**** EXCERPTED TEXT ****

But, if in the claims he said, “Slay me and in three days I will come out of the tomb and sail off into the blue,” and three days later he came out of the tomb and sailed off into the blue, then we would take another look at the professor, and we would need nothing else as a basis for our faith – not all the fancy philosophic trinitarian doctrines.
If we can find on the stage of history the One whose words we can spend our lives researching, who was perfect, the center of all authority, the center of the religious universe, and all of these things, including having redeemed us, raised and prepared mansions in eternity, that is all the God we need. We could start right there.
The issue: did He come out of the tomb?
We will not settle this issue by thinking about it; we research it. To research anything one must develop a foundation in facts. Most people are fuzzy-minded; they argue a resurrection did not occur, and anybody who says it did must be lying. Yet, we encourage researching other facts.
If one is going to ask, “Did the writer of this material complete it at home over a period of the last two months of 2012?” it must be assumed that the writer was here and wrote. One must assume that the writer’s home exists. One must assume that the last two months of 2012 came and went. We do not discuss that because we take certain things for granted. But, before we begin arguing whether the writer wrote this material at home over a period of two months, let us at least agree that it was written. We do not have to agree whether it is good or bad, but that the writer was here and his hand moved and wrote things. That is known as the frame of reference – that which is taken for granted.

**** DATA EXTRACTS ****

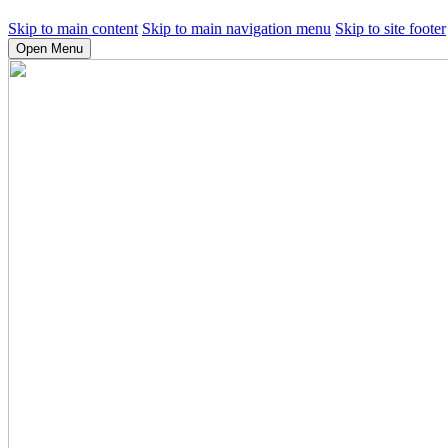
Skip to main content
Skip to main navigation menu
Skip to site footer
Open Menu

****
**** DATA EXTRACTS ****

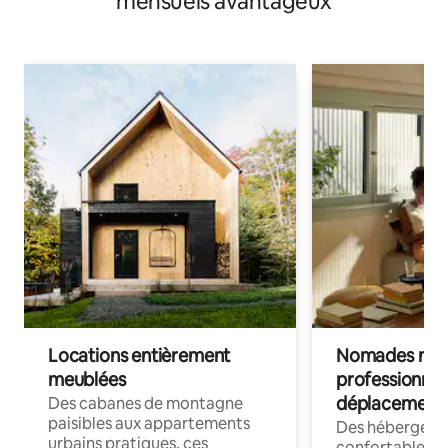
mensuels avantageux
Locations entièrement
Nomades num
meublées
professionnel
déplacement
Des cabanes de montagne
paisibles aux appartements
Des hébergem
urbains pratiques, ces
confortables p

****

EXERCISE TASKS:
- 1) According to the resurrection excerpt, what is the name for that which is taken for granted?
- 2) Set down the resurrection excerpt word for word, from "If we can find" up to and including "start right there.".
These rows were taken from a source unrelated to the resurrection excerpt.

ANSWERS FOR THE EXERCISE:
- 1) The frame of reference.

- 2)
If we can find on the stage of history the One whose words we can spend our lives researching, who was perfect, the center of all authority, the center of the religious universe, and all of these things, including having redeemed us, raised and prepared mansions in eternity, that is all the God we need. We could start right there.